描述（由申请人提供）：死亡受体CD95（APO-I/Fas）以其细胞凋亡诱导活性而闻名，该活性涉及将接头分子FADD和起始半胱天冬酶募集至受体的细胞内死亡结构域。尽管具有凋亡潜力，但大多数人类肿瘤对 CD95 配体的细胞毒性作用具有抵抗力。这是由于抗凋亡基因的上调、CD95 凋亡信号通路成分的功能性消除、CD95 的突变或下调。相比之下，许多癌症患者和接受化疗的患者的 CD95 配体 (CD95L) 水平升高，无论是在血清中全身还是在肿瘤本身内。这主要被视为消除浸润淋巴细胞的免疫逃逸机制。我们最近发现 CD95L 会诱导多种抗凋亡肿瘤细胞的运动性和侵袭性增加。 CD95的参与触发了多种信号传导途径的激活，其中3种——NF-κB、Erk1/2和caspase-8的激活——被发现有助于CD95的这种新活性。

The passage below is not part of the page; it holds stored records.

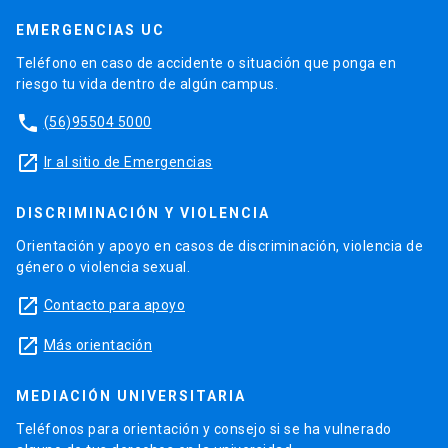
EMERGENCIAS UC
Teléfono en caso de accidente o situación que ponga en
riesgo tu vida dentro de algún campus.
phone
(56)95504 5000
launch
Ir al sitio de Emergencias
DISCRIMINACIÓN Y VIOLENCIA
Orientación y apoyo en casos de discriminación, violencia de
género o violencia sexual.
launch
Contacto para apoyo
launch
Más orientación
MEDIACIÓN UNIVERSITARIA
Teléfonos para orientación y consejo si se ha vulnerado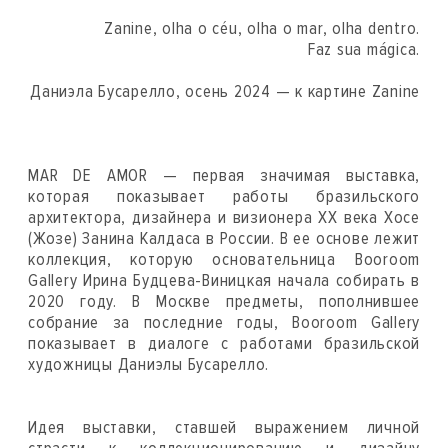
Zanine, olha o céu, olha o mar, olha dentro.
Faz sua mágica.
Даниэла Бусарелло, осень 2024 — к картине Zanine
MAR DE AMOR — первая значимая выставка,
которая показывает работы бразильского
архитектора, дизайнера и визионера XX века Хосе
(Жозе) Занина Калдаса в России. В ее основе лежит
коллекция, которую основательница Booroom
Gallery Ирина Будцева-Виницкая начала собирать в
2020 году. В Москве предметы, пополнившее
собрание за последние годы, Booroom Gallery
показывает в диалоге с работами бразильской
художницы Даниэлы Бусарелло.
Идея выставки, ставшей выражением личной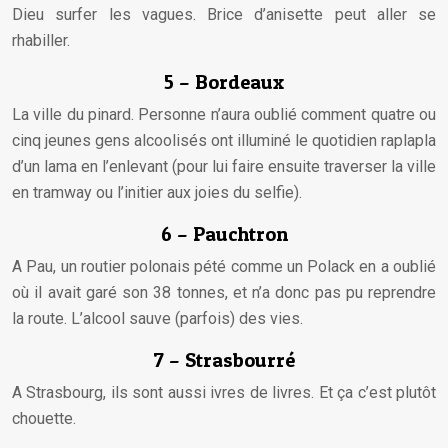
Dieu surfer les vagues. Brice d’anisette peut aller se
rhabiller.
5 – Bordeaux
La ville du pinard. Personne n’aura oublié comment quatre ou
cinq jeunes gens alcoolisés ont illuminé le quotidien raplapla
d’un lama en l’enlevant (pour lui faire ensuite traverser la ville
en tramway ou l’initier aux joies du selfie).
6 – Pauchtron
A Pau, un routier polonais pété comme un Polack en a oublié
où il avait garé son 38 tonnes, et n’a donc pas pu reprendre
la route. L’alcool sauve (parfois) des vies.
7 – Strasbourré
A Strasbourg, ils sont aussi ivres de livres. Et ça c’est plutôt
chouette.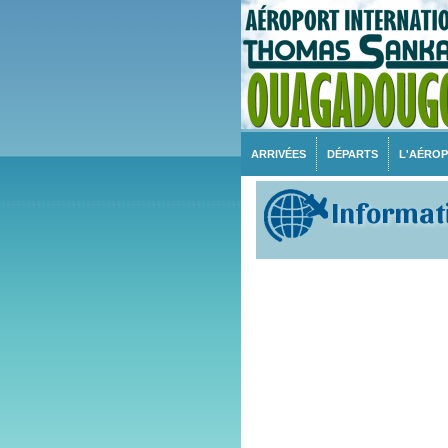
ARRIVÉES
DÉPARTS
L'AÉRO
Informati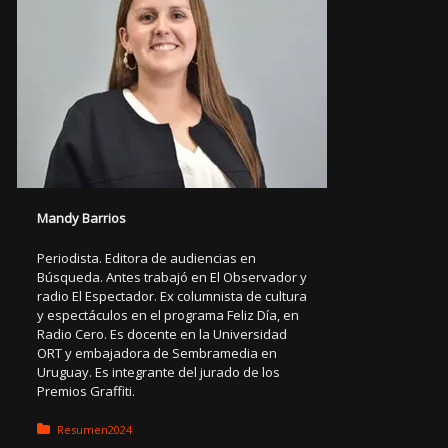
Mandy Barrios
Periodista. Editora de audiencias en
Búsqueda. Antes trabajó en El Observador y
radio El Espectador. Ex columnista de cultura
y espectáculos en el programa Feliz Día, en
Radio Cero. Es docente en la Universidad
ORT y embajadora de Sembramedia en
Uruguay. Es integrante del jurado de los
Premios Graffiti.
Posted in:
Resumen2024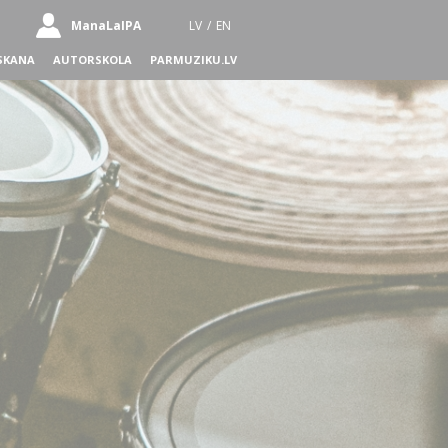
ManaLaIPA
LV
/
EN
SKANA
AUTORSKOLA
PARMUZIKU.LV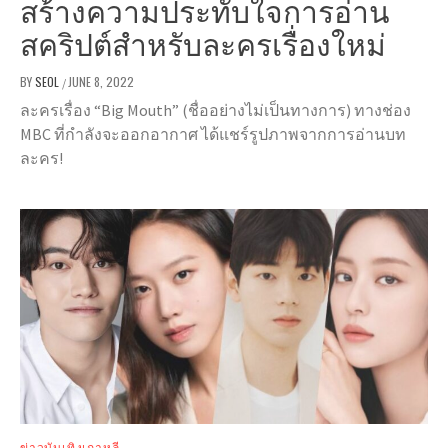
สร้างความประทับใจการอ่าน
สคริปต์สำหรับละครเรื่องใหม่
BY
SEOL
JUNE 8, 2022
/
ละครเรื่อง “Big Mouth” (ชื่ออย่างไม่เป็นทางการ) ทางช่อง
MBC ที่กำลังจะออกอากาศ ได้แชร์รูปภาพจากการอ่านบท
ละคร!
ข่าวบันเทิงเกาหลี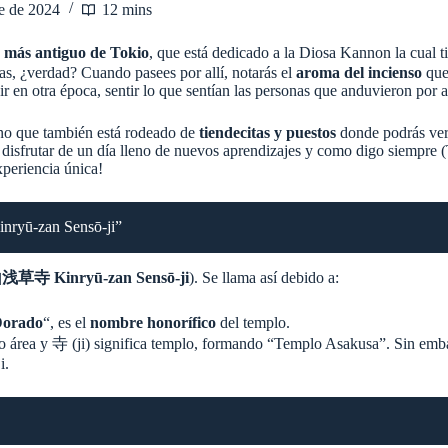
e de 2024
12 mins
 más antiguo de Tokio
, que está dedicado a la Diosa Kannon la cual 
ías, ¿verdad? Cuando pasees por allí, notarás el
aroma del incienso
que
r en otra época, sentir lo que sentían las personas que anduvieron por 
sino que también está rodeado de
tiendecitas y puestos
donde podrás ver
y disfrutar de un día lleno de nuevos aprendizajes y como digo siempre 
xperiencia única!
ryū-zan Sensō-ji”
寺 Kinryū-zan Sensō-ji
). Se llama así debido a:
Dorado
“, es el
nombre honorífico
del templo.
o área y 寺 (ji) significa templo, formando “Templo Asakusa”. Sin em
i.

我们还报道，野生型和突变型 CD95 的组合表达（一种在 CD95 死亡结构域携带杂合突变的人类肿瘤中常见的情况）完全阻断细胞凋亡信号传导，但允许非细胞凋亡途径的完全激活。我们假设抗凋亡肿瘤细胞上的 CD95 作为肿瘤促进受体发挥作用，并且在 CD95 的一个等位基因中获得点突变会将肿瘤抑制因子 CD95 转化为肿瘤促进因子。此外，我们假设癌症患者中 CD95L 浓度的增加可能会导致肿瘤的致瘤性增加。为了在体外和体内测试这些假设，我们提出以下三个具体目标： 具体目标 1：确定 CD95 诱导致瘤途径的机制。具体目标 2：鉴定并表征调节 CD95 肿瘤促进活性的 CD95 诱导基因。具体目标3：测试化疗药物是否可以诱导耐药肿瘤细胞的侵袭性。我们的研究可能提供通过阻断 CD95L 的活性、致瘤信号通路或响应 CD95 刺激而激活的致瘤基因来抵消 CD95 的新型致瘤活性的方法。